There was a grave in Deansgrange Cemetery in Dublin where an American Confederate flag would appear from time to time. One of the gravediggers said one of those buried in the plot had been a veteran of the 1860s conflict. It was hard to imagine someone who had lived in the genteel suburbs of 19th Century Co Dublin had taken part in the first modern war. In his old age, had he remembered the terrible slaughter and suffering of the American Civil War? Had he ever pondered how technology for killing people could develop so quickly, when people in rural communities continued to live in conditions not much changed in centuries?
The name of Parliament Street in Kilkenny did not prompt a second thought until reading a plaque set into the wall of the Bank of Ireland, the Confederate Parliament had sat in Kilkenny from 1642-1649. ‘Confederate Parliament’? What was the Confederate Parliament?
Some two hundred and twenty years before the war that was to leave a lasting scar on the United States, a confederacy had been established in this city to resist alien rule.
The Confederation of Kilkenny had been governed by,
. . . eleven bishops, fourteen lords, and 226 commoners. The assembly took upon themselves for the time the government of the country—or of that part of it outside the influence of Ormond—and appointed generals over the army: O’Neill for Ulster and Preston for Leinster. To manage affairs with greater facility they elected from their number a “Supreme council.” And they issued a decree for raising money and for levying men, who were to be drilled by the officers that had come with Preston and O’Neill.
Outside of Dublin and parts of Ulster, the Confederacy had ruled Ireland, for seven years, Kilkenny had been the de facto capital of much of the island.
Nowhere in the history taught in schooldays in England had there ever been mention of an Irish Parliament in the Seventeenth Century.
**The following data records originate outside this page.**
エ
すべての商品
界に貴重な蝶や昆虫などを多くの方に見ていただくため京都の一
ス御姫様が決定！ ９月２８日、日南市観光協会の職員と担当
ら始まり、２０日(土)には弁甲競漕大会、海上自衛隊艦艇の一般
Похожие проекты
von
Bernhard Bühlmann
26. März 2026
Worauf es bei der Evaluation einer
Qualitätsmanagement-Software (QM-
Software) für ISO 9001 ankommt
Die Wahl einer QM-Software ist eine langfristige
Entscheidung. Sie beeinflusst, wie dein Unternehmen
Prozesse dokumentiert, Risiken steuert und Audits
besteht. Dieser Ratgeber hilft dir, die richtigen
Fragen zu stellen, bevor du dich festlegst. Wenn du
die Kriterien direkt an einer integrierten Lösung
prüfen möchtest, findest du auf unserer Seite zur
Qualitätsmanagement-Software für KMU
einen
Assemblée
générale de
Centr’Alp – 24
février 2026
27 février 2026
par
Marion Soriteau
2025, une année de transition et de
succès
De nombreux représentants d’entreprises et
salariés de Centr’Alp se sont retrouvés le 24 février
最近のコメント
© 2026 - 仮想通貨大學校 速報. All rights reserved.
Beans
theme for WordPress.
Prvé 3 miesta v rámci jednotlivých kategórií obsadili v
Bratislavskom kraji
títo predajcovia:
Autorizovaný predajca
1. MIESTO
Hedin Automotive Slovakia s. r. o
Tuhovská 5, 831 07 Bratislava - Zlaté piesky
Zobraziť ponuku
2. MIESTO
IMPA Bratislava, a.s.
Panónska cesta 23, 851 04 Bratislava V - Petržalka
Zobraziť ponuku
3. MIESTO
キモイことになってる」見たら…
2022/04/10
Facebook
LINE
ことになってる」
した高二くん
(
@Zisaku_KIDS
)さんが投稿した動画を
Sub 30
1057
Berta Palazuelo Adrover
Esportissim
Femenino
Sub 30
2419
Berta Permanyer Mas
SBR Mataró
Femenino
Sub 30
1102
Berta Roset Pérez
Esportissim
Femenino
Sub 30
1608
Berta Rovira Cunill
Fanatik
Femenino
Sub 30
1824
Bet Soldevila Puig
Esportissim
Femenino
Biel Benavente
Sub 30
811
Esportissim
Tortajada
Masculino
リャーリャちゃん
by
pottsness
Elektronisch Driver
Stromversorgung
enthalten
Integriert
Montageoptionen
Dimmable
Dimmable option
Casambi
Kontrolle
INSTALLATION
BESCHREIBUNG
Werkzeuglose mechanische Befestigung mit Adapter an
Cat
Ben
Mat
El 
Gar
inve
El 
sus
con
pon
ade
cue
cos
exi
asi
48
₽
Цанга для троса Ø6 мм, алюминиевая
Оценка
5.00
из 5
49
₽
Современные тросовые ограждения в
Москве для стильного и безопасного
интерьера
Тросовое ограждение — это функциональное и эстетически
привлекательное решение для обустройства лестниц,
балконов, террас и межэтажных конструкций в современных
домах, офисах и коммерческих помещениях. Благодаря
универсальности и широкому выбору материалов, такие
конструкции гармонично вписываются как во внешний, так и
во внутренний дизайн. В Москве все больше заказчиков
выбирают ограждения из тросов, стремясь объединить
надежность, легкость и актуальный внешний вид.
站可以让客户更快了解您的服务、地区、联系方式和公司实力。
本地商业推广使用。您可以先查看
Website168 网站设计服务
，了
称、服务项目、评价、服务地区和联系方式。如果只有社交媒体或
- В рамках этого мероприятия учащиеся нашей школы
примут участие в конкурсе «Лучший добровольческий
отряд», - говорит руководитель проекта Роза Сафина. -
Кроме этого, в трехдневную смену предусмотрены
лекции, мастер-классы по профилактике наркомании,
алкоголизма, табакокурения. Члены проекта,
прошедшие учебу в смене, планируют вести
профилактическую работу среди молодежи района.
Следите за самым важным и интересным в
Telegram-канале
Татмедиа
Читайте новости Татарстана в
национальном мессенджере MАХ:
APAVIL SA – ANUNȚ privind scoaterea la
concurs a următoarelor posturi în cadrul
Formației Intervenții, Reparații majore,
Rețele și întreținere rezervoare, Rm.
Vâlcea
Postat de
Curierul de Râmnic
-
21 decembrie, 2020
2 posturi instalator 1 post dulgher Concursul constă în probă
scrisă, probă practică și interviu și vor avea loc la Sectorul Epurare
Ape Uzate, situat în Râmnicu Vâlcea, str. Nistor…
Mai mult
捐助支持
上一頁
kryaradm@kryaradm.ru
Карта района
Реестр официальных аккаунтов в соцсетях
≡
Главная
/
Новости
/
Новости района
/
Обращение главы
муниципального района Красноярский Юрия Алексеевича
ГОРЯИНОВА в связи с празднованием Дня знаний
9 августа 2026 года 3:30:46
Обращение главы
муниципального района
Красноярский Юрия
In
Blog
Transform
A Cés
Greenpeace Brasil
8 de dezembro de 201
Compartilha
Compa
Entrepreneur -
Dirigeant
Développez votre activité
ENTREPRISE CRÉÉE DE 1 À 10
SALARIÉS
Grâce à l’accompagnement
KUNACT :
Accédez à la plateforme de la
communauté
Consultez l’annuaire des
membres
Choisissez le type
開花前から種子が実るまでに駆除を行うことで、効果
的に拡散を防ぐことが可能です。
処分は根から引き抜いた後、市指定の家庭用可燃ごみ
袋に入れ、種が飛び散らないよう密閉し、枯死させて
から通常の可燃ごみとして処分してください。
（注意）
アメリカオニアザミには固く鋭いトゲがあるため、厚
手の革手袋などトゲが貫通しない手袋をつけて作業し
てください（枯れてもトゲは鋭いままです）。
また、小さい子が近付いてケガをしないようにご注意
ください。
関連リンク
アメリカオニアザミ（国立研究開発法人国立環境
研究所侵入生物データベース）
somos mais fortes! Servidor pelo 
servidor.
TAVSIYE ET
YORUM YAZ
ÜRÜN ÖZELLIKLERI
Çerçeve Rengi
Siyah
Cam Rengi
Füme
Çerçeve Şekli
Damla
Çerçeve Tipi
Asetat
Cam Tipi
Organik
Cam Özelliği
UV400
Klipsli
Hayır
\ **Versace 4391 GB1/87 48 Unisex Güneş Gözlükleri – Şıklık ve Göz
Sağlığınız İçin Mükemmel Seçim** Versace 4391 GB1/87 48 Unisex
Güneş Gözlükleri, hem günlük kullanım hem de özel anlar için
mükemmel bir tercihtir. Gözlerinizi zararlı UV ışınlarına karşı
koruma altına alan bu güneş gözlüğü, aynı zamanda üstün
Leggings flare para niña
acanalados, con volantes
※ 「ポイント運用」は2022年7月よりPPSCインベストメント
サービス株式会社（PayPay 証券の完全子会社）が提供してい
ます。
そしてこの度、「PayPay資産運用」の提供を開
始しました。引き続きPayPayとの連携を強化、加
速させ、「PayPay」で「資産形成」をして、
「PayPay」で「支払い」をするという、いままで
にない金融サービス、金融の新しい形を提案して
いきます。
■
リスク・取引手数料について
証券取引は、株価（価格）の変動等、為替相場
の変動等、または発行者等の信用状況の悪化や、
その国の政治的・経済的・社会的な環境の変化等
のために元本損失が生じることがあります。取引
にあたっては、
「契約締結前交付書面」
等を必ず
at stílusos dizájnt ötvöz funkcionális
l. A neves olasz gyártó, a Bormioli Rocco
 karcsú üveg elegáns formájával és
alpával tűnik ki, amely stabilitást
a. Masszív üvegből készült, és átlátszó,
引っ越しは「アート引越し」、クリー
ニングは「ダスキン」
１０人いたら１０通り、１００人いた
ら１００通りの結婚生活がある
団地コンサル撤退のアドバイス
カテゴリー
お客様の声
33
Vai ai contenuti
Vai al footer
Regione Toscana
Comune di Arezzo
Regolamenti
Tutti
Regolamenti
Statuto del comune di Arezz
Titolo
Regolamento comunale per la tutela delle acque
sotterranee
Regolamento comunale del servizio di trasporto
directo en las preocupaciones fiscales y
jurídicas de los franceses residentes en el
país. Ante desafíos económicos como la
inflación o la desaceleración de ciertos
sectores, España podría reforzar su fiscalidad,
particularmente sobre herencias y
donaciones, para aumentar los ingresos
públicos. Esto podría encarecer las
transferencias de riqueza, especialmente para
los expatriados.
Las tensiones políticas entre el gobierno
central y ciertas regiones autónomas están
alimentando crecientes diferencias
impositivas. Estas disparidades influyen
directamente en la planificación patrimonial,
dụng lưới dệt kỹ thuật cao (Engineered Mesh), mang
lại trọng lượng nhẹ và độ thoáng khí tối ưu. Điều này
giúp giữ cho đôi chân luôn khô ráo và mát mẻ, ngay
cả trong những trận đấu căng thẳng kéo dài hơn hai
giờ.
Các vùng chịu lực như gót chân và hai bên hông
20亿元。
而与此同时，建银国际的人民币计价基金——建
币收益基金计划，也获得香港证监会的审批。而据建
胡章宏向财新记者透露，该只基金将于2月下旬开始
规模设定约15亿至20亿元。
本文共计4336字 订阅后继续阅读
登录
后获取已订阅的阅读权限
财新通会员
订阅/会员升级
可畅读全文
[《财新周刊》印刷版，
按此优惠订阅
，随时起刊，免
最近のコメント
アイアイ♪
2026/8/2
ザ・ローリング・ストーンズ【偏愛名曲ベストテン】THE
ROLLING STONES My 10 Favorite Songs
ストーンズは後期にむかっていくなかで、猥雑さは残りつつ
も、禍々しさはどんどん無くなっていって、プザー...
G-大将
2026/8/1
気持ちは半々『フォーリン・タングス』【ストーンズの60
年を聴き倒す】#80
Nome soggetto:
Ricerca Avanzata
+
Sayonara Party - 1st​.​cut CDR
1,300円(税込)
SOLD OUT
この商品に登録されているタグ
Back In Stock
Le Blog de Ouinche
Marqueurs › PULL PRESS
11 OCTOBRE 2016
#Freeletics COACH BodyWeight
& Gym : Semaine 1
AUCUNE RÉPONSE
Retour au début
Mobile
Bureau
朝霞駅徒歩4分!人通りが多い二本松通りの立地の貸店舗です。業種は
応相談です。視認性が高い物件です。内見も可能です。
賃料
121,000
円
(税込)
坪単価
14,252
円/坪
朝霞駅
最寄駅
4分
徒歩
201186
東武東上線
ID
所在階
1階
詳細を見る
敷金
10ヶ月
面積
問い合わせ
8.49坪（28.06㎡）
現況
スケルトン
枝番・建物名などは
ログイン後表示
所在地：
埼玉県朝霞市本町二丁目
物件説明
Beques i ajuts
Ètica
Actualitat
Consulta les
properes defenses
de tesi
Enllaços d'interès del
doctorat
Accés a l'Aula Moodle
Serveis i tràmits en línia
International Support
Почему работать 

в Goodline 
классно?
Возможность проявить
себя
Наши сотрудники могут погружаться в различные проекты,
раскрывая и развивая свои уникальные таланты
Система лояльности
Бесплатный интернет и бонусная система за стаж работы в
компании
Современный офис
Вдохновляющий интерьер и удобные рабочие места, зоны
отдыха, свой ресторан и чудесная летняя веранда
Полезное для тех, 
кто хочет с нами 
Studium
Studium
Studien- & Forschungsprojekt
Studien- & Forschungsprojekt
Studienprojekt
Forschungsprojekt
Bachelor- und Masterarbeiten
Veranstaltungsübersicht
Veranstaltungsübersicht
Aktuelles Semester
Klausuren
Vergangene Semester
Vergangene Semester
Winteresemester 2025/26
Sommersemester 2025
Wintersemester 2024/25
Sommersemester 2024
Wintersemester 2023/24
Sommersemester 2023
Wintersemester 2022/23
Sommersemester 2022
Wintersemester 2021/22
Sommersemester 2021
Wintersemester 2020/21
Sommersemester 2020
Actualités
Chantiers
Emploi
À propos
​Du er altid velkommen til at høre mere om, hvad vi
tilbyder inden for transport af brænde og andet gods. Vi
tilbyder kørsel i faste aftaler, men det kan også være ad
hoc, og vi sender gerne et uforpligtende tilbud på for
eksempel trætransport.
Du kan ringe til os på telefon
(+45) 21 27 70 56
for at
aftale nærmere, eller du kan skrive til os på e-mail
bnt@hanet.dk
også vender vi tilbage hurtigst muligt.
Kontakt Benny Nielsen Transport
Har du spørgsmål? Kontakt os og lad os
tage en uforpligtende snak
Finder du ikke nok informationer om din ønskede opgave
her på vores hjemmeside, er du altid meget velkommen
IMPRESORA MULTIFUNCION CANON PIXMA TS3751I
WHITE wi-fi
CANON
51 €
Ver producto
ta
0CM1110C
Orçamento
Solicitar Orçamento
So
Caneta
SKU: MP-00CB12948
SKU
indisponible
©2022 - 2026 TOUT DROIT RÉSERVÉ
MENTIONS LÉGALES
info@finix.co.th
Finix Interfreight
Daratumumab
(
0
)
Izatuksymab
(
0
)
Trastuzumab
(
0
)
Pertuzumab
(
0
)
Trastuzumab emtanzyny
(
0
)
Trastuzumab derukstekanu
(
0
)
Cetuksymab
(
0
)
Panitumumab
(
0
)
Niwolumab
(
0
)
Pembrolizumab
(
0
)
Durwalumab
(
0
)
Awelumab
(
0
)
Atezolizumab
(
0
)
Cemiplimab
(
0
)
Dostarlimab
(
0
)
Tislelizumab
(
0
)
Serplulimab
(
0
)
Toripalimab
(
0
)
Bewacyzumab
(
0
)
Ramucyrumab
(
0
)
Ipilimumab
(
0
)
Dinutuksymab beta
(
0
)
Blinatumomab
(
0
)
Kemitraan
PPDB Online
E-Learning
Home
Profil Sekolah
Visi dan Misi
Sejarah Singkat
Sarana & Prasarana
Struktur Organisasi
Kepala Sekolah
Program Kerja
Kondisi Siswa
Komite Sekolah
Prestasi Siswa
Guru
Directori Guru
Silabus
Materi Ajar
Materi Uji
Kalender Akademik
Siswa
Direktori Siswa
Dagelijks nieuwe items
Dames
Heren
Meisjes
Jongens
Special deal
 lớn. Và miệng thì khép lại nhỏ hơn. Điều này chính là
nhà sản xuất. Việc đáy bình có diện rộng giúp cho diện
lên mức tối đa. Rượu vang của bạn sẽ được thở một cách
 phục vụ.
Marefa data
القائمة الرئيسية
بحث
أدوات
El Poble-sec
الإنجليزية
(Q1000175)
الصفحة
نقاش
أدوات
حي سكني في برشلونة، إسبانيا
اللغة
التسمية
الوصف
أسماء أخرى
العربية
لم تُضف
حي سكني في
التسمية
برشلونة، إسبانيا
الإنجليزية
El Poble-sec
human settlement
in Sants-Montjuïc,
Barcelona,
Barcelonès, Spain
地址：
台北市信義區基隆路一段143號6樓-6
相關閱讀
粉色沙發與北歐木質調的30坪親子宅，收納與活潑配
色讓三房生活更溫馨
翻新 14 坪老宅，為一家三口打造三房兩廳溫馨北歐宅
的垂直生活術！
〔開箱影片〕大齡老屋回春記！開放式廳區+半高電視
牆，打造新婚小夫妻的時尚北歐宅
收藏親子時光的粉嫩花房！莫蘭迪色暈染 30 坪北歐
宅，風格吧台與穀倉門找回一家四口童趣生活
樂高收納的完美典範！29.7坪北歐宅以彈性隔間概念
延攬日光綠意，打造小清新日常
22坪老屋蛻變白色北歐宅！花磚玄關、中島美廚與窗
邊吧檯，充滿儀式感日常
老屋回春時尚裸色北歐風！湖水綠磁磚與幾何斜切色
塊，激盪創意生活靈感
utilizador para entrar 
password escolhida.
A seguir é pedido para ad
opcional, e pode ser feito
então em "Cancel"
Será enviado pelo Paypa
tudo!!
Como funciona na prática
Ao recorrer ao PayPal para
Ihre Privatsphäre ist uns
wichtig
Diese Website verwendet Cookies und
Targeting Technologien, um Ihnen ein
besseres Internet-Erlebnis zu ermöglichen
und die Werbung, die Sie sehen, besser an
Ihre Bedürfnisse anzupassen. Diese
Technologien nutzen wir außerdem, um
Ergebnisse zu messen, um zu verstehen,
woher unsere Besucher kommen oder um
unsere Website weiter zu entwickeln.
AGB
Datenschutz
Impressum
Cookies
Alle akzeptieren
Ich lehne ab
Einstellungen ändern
It was not that the history of the times had never been taught. The Battle of Langport on 10th July 1645 had seen the destruction of the last Royalist army in the English Civil War. The battle had been fought across fields a few miles from our village, right in the middle of the time the Confederacy was ruling in Kilkenny. Forty years later, the rebellion of the Duke of Monmouth had been bloodily suppressed at the Battle of Sedgemoor, on the other side of the hill from location of the Battle of Langport, but while Monmouth got a mention, the years of Cromwell in the 1640s and 1650s, and his brutal treatment of people on both sides of the Irish Sea never got a mention.
How many other bits of history were left out of our lessons? How many more plaques and memorials are there testifying to the things we were never told about?